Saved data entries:
★ ★ ★ ★
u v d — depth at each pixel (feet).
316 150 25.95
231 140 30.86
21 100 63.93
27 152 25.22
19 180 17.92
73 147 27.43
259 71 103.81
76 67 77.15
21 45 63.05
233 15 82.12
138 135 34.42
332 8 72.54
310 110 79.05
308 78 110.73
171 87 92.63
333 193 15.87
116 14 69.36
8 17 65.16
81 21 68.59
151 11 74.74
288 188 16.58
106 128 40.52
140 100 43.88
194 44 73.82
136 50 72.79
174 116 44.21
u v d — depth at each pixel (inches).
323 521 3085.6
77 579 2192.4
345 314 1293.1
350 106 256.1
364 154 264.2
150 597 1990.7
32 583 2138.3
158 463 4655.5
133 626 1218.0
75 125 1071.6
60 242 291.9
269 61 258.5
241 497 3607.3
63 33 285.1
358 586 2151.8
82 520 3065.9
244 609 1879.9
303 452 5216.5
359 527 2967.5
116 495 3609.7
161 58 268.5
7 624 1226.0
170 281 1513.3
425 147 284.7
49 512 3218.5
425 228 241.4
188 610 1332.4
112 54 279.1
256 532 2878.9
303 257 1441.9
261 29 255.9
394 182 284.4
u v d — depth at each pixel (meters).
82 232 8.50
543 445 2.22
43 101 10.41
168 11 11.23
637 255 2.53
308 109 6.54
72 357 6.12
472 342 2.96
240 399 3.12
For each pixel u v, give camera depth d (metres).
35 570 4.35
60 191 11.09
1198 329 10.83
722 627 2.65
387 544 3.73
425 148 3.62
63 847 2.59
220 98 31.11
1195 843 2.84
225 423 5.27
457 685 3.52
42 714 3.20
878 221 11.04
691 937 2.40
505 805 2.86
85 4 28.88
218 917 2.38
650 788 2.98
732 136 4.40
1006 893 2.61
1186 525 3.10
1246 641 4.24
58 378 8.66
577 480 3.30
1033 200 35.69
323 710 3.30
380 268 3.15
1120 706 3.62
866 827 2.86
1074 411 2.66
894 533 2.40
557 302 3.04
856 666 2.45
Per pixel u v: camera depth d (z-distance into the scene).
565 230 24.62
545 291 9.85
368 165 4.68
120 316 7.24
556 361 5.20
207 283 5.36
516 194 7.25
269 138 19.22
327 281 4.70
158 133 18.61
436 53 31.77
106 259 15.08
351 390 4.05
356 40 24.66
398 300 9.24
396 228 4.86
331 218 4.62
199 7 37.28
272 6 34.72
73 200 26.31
★ ★ ★ ★
Copy word for word the stretch of entries above from the line that has "58 378 8.66" through the line that has "207 283 5.36", both ends included, and nothing outside it.

58 378 8.66
577 480 3.30
1033 200 35.69
323 710 3.30
380 268 3.15
1120 706 3.62
866 827 2.86
1074 411 2.66
894 533 2.40
557 302 3.04
856 666 2.45
Per pixel u v: camera depth d (z-distance into the scene).
565 230 24.62
545 291 9.85
368 165 4.68
120 316 7.24
556 361 5.20
207 283 5.36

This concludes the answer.